The place where that mixture of genres is handled the most successfully is on the album's production, which is frankly wonderful. As rap's evolution in the past few years has seen it move far away from sampling into a pure programmed/sequenced style of beatmaking, a lot of other genres have toyed with these innovations to greater or lesser results. By working with experts such as Illangelo, DJ Mustard, Fki, Pharrell Williams and others, Post Malone manages to straddle genre lines with ease. The album opener “Broken Whiskey Glass” has a Lil Wayne gone spaghetti western feel, while the Gigi Masin-sampling “Big Lie” feels like a throwback to vintage post-hyphy/'cloud rap'. Meanwhile, the Justin Bieber-supported “Deja Vu” starts off like a kitschy attempt at echoing “Hotline Bling”, before hijacking Drake's Caribbean cruise soundtrack to crash-strand itself on the shores of “Margaritaville” territory, and despite all odds, remain enjoyable. However, that sea saw is a delicate balance to stay atop of, and right now Post Malone has yet to perfect the craft. On certain songs like “Patient” and “No Option,” you could easily slot them next to any soundcloud rapper whose bio lists "For fans of: Drake, The Weeknd, Partynextdoor, Tory Lanez." But easily the other opposite extreme is the magnanimous “I Fall Apart,” which, for its pronounced guitar rock feel and backing choirs are dangerously close to just going full “November Rain”-pomposity.

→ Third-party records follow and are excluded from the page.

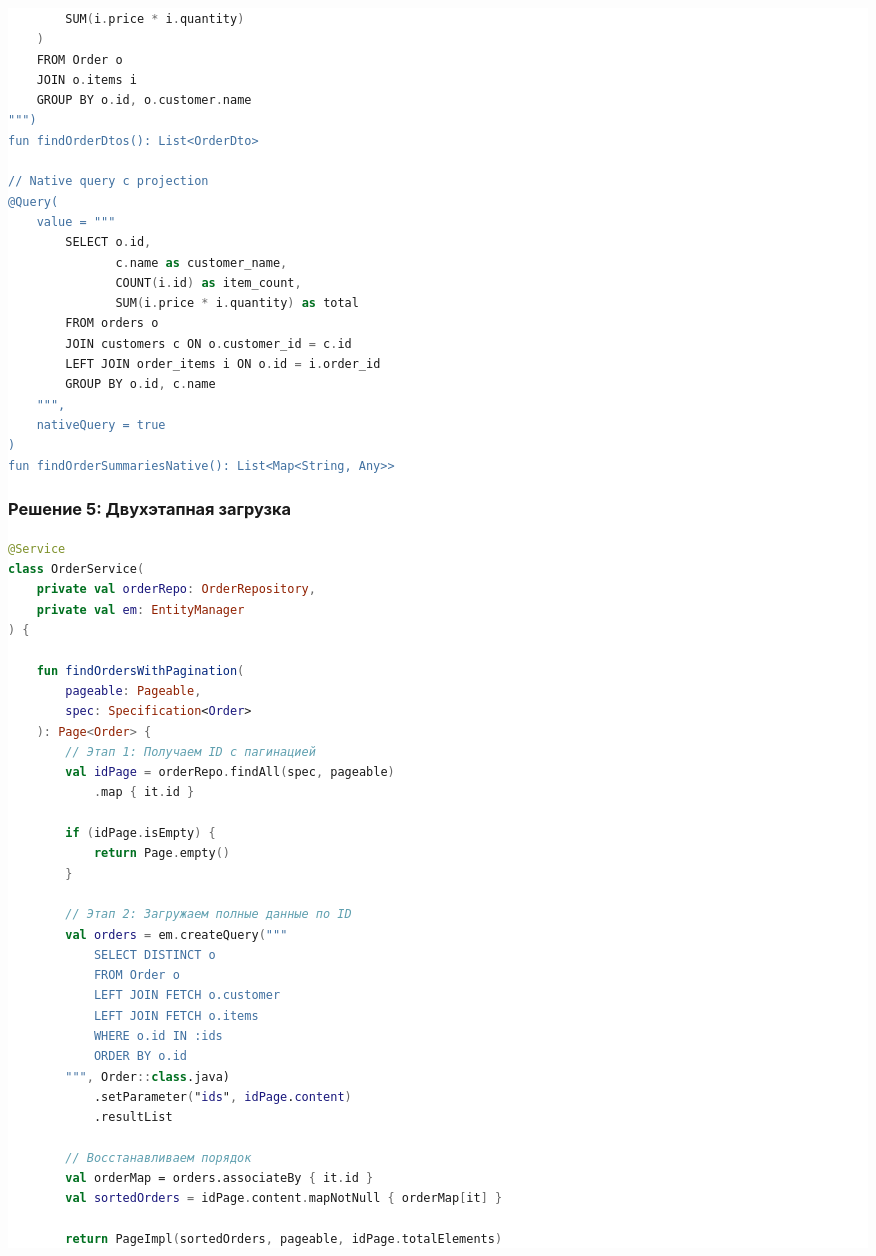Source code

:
 ```kotlin
        SUM(i.price * i.quantity)
    )
    FROM Order o
    JOIN o.items i
    GROUP BY o.id, o.customer.name
""")
fun findOrderDtos(): List<OrderDto>

// Native query с projection
@Query(
    value = """
        SELECT o.id,
               c.name as customer_name,
               COUNT(i.id) as item_count,
               SUM(i.price * i.quantity) as total
        FROM orders o
        JOIN customers c ON o.customer_id = c.id
        LEFT JOIN order_items i ON o.id = i.order_id
        GROUP BY o.id, c.name
    """,
    nativeQuery = true
)
fun findOrderSummariesNative(): List<Map<String, Any>>
```

### Решение 5: Двухэтапная загрузка

```kotlin
@Service
class OrderService(
    private val orderRepo: OrderRepository,
    private val em: EntityManager
) {
    
    fun findOrdersWithPagination(
        pageable: Pageable,
        spec: Specification<Order>
    ): Page<Order> {
        // Этап 1: Получаем ID с пагинацией
        val idPage = orderRepo.findAll(spec, pageable)
            .map { it.id }
        
        if (idPage.isEmpty) {
            return Page.empty()
        }
        
        // Этап 2: Загружаем полные данные по ID
        val orders = em.createQuery("""
            SELECT DISTINCT o
            FROM Order o
            LEFT JOIN FETCH o.customer
            LEFT JOIN FETCH o.items
            WHERE o.id IN :ids
            ORDER BY o.id
        """, Order::class.java)
            .setParameter("ids", idPage.content)
            .resultList
        
        // Восстанавливаем порядок
        val orderMap = orders.associateBy { it.id }
        val sortedOrders = idPage.content.mapNotNull { orderMap[it] }
        
        return PageImpl(sortedOrders, pageable, idPage.totalElements)
```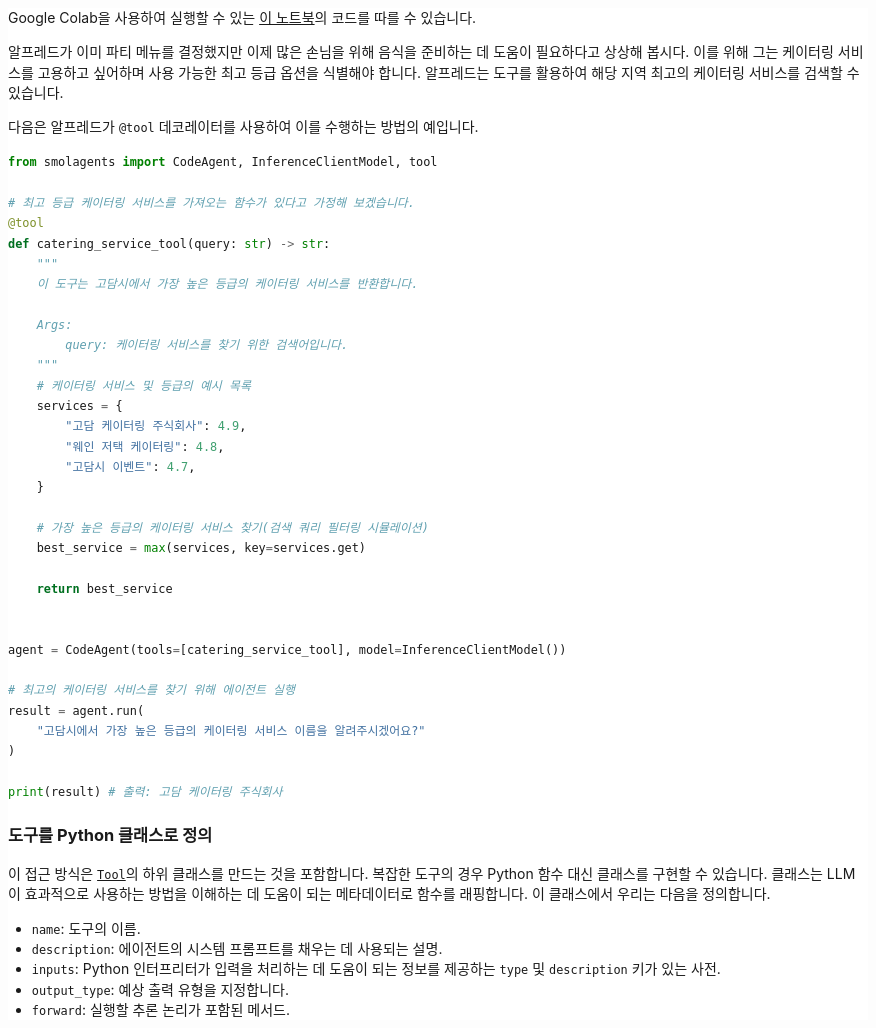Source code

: <Tip>
Google Colab을 사용하여 실행할 수 있는 <a href="https://huggingface.co/agents-course/notebooks/blob/main/unit2/smolagents/tools.ipynb" target="_blank">이 노트북</a>의 코드를 따를 수 있습니다.
</Tip>

알프레드가 이미 파티 메뉴를 결정했지만 이제 많은 손님을 위해 음식을 준비하는 데 도움이 필요하다고 상상해 봅시다. 이를 위해 그는 케이터링 서비스를 고용하고 싶어하며 사용 가능한 최고 등급 옵션을 식별해야 합니다. 알프레드는 도구를 활용하여 해당 지역 최고의 케이터링 서비스를 검색할 수 있습니다.

다음은 알프레드가 `@tool` 데코레이터를 사용하여 이를 수행하는 방법의 예입니다.

```python
from smolagents import CodeAgent, InferenceClientModel, tool

# 최고 등급 케이터링 서비스를 가져오는 함수가 있다고 가정해 보겠습니다.
@tool
def catering_service_tool(query: str) -> str:
    """
    이 도구는 고담시에서 가장 높은 등급의 케이터링 서비스를 반환합니다.

    Args:
        query: 케이터링 서비스를 찾기 위한 검색어입니다.
    """
    # 케이터링 서비스 및 등급의 예시 목록
    services = {
        "고담 케이터링 주식회사": 4.9,
        "웨인 저택 케이터링": 4.8,
        "고담시 이벤트": 4.7,
    }

    # 가장 높은 등급의 케이터링 서비스 찾기(검색 쿼리 필터링 시뮬레이션)
    best_service = max(services, key=services.get)

    return best_service


agent = CodeAgent(tools=[catering_service_tool], model=InferenceClientModel())

# 최고의 케이터링 서비스를 찾기 위해 에이전트 실행
result = agent.run(
    "고담시에서 가장 높은 등급의 케이터링 서비스 이름을 알려주시겠어요?"
)

print(result) # 출력: 고담 케이터링 주식회사
```

### 도구를 Python 클래스로 정의

이 접근 방식은 [`Tool`](https://huggingface.co/docs/smolagents/v1.8.1/en/reference/tools#smolagents.Tool)의 하위 클래스를 만드는 것을 포함합니다. 복잡한 도구의 경우 Python 함수 대신 클래스를 구현할 수 있습니다. 클래스는 LLM이 효과적으로 사용하는 방법을 이해하는 데 도움이 되는 메타데이터로 함수를 래핑합니다. 이 클래스에서 우리는 다음을 정의합니다.

- `name`: 도구의 이름.
- `description`: 에이전트의 시스템 프롬프트를 채우는 데 사용되는 설명.
- `inputs`: Python 인터프리터가 입력을 처리하는 데 도움이 되는 정보를 제공하는 `type` 및 `description` 키가 있는 사전.
- `output_type`: 예상 출력 유형을 지정합니다.
- `forward`: 실행할 추론 논리가 포함된 메서드.
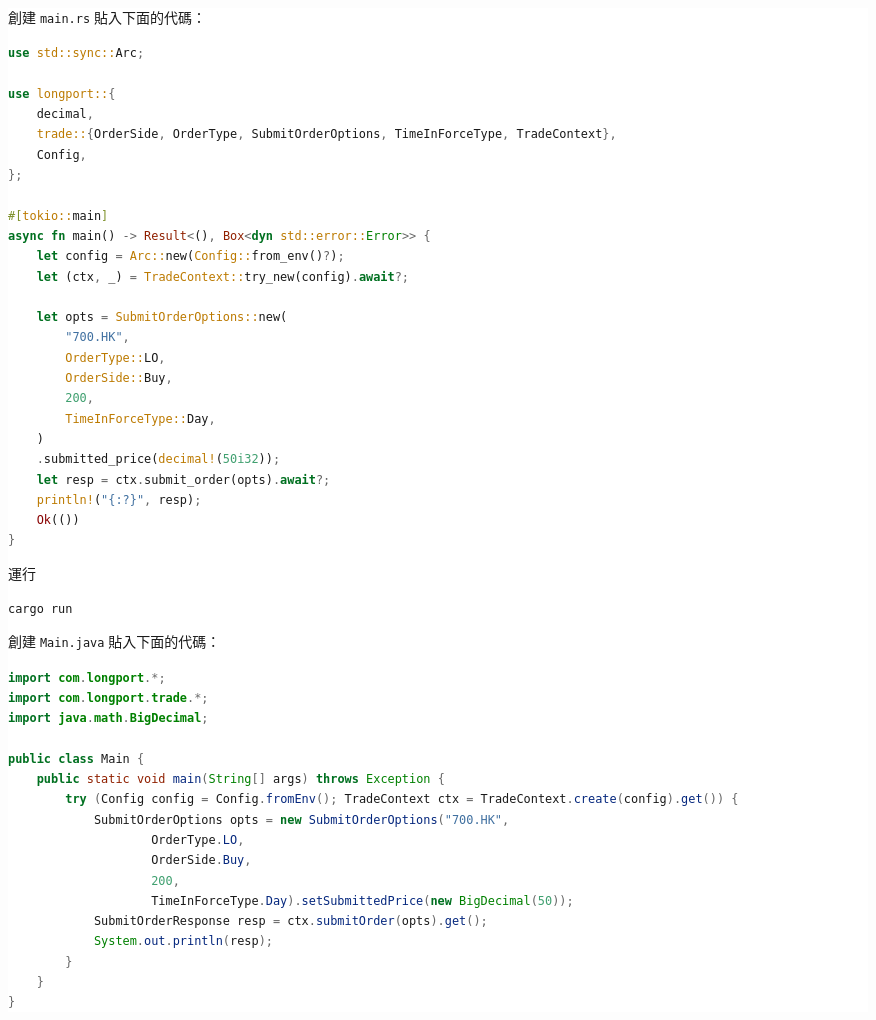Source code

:   </TabItem>
  <TabItem value="rust" label="Rust">

創建 `main.rs` 貼入下面的代碼：

```rust
use std::sync::Arc;

use longport::{
    decimal,
    trade::{OrderSide, OrderType, SubmitOrderOptions, TimeInForceType, TradeContext},
    Config,
};

#[tokio::main]
async fn main() -> Result<(), Box<dyn std::error::Error>> {
    let config = Arc::new(Config::from_env()?);
    let (ctx, _) = TradeContext::try_new(config).await?;

    let opts = SubmitOrderOptions::new(
        "700.HK",
        OrderType::LO,
        OrderSide::Buy,
        200,
        TimeInForceType::Day,
    )
    .submitted_price(decimal!(50i32));
    let resp = ctx.submit_order(opts).await?;
    println!("{:?}", resp);
    Ok(())
}
```

運行

```bash
cargo run
```

  </TabItem>
  <TabItem value="java" label="Java">

創建 `Main.java` 貼入下面的代碼：

```java
import com.longport.*;
import com.longport.trade.*;
import java.math.BigDecimal;

public class Main {
    public static void main(String[] args) throws Exception {
        try (Config config = Config.fromEnv(); TradeContext ctx = TradeContext.create(config).get()) {
            SubmitOrderOptions opts = new SubmitOrderOptions("700.HK",
                    OrderType.LO,
                    OrderSide.Buy,
                    200,
                    TimeInForceType.Day).setSubmittedPrice(new BigDecimal(50));
            SubmitOrderResponse resp = ctx.submitOrder(opts).get();
            System.out.println(resp);
        }
    }
}
```
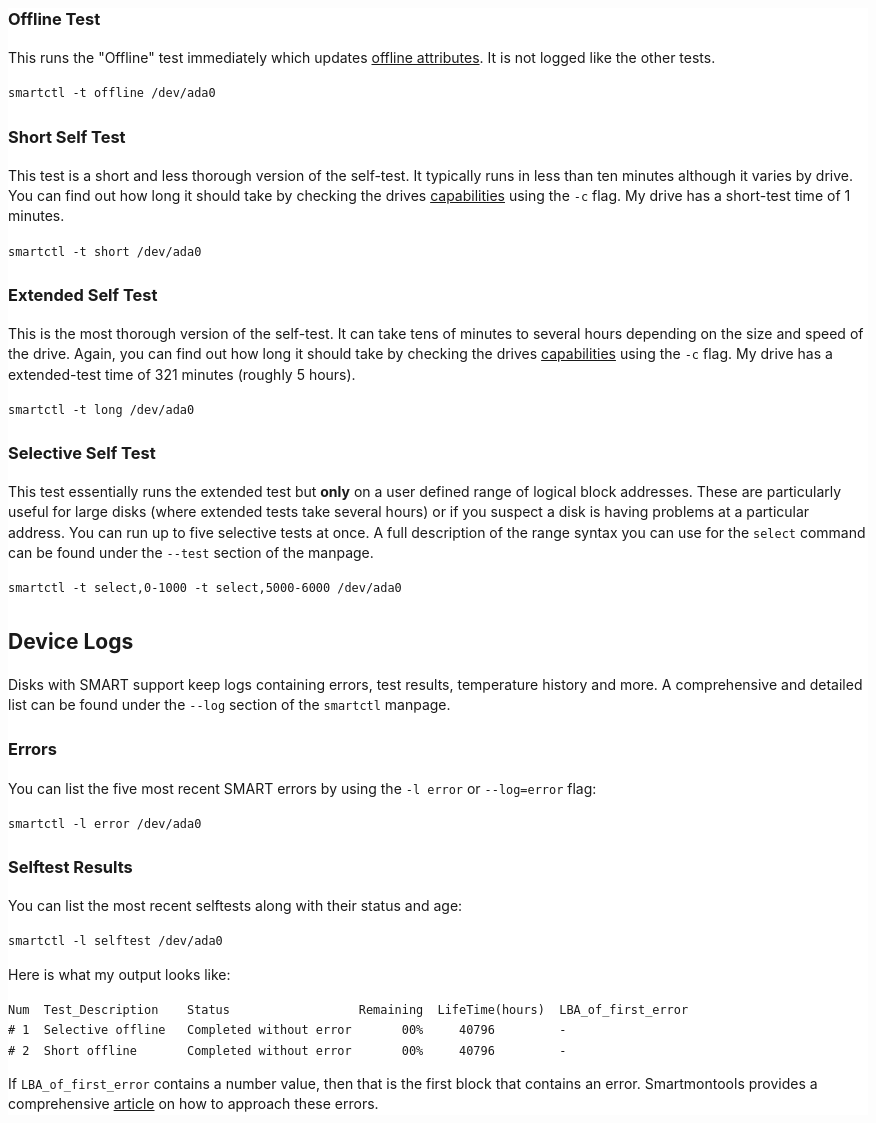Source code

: ### Offline Test
This runs the "Offline" test immediately which updates [offline attributes](#updated). It is not logged like the other tests.
```shell
smartctl -t offline /dev/ada0
```

### Short Self Test
This test is a short and less thorough version of the self-test. It typically runs in less than ten minutes although it varies by drive. You can find out how long it should take by checking the drives [capabilities](#capabilities) using the `-c` flag. My drive has a short-test time of 1 minutes.
```shell
smartctl -t short /dev/ada0
```

### Extended Self Test
This is the most thorough version of the self-test. It can take tens of minutes to several hours depending on the size and speed of the drive. Again, you can find out how long it should take by checking the drives [capabilities](#capabilities) using the `-c` flag. My drive has a extended-test time of 321 minutes (roughly 5 hours).
```shell
smartctl -t long /dev/ada0
```

### Selective Self Test
This test essentially runs the extended test but **only** on a user defined range of logical block addresses. These are particularly useful for large disks (where extended tests take several hours) or if you suspect a disk is having problems at a particular address. You can run up to five selective tests at once. A full description of the range syntax you can use for the `select` command can be found under the `--test` section of the manpage.
```shell
smartctl -t select,0-1000 -t select,5000-6000 /dev/ada0
```

## Device Logs
Disks with SMART support keep logs containing errors, test results, temperature history and more. A comprehensive and detailed list can be found under the `--log` section of the `smartctl` manpage.

### Errors
You can list the five most recent SMART errors by using the `-l error` or `--log=error` flag:
```shell
smartctl -l error /dev/ada0
```

### Selftest Results
You can list the most recent selftests along with their status and age:
```shell
smartctl -l selftest /dev/ada0
```
Here is what my output looks like:
```txt
Num  Test_Description    Status                  Remaining  LifeTime(hours)  LBA_of_first_error
# 1  Selective offline   Completed without error       00%     40796         -
# 2  Short offline       Completed without error       00%     40796         -
```
If `LBA_of_first_error` contains a number value, then that is the first block that contains an error. Smartmontools provides a comprehensive [article](https://www.smartmontools.org/wiki/BadBlockHowto) on how to approach these errors.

If there's any definitive flaw in the album, it's the fact that there's little to nothing except angst all over it. The explorations of relationships are simplistic at best, and Post Malone isn't really interested in providing anyone with details in the middle of his songs. As much as he's a songwriter-driven rapper, Post's biggest crutch might actually be rap cliches. Lean, weed, pills, chains, ex-girls, new girls... Their invocations are run through with little to no emphasis. The guy doesn't even have the decency to give them similes and be the world's first guitar-playing punchline rapper (which, as far as I'm aware, would actually be a unique lane to carve out at the moment). In a way, the problem is for how simple the sentiments Malone ever manages to actually express, those lush sonics provide a depth he himself isn't capable of expressing. Were you to pare away the theatrical enhancement of the studio and strip down Post Malone to simply Austin Post, and his songs at the barest bones, I can't see much of this being nearly as effective. Though certainly a clever chameleon, the underdeveloped parts of his songwriting suggest that, were he to not able to use hip-hop and all its potential to dress himself, the real songs would be rather underwhelming.
At the end of the day, Stoney is a beguiling way to close out 2016; one of our most anticipated rap albums feels less like a rap album and more like if a modern day Don Henley was really into If You're Reading This It's Too Late. To say the album wasn't without its merits or some kind of massive aberration in the world of hip-hop would be an absolute lie; especially in an age where hip-hop has more of a pop-minded ambition than most other genres of music these days. But given the restlessness and the trepidation to fully commit to rap in a way that could vanquish all doubters, Post Malone is going to need even more than what he brings to the table on Stoney to secure his place. He has the talent, and the platform. Whether or not he'll do so with time is up in the air.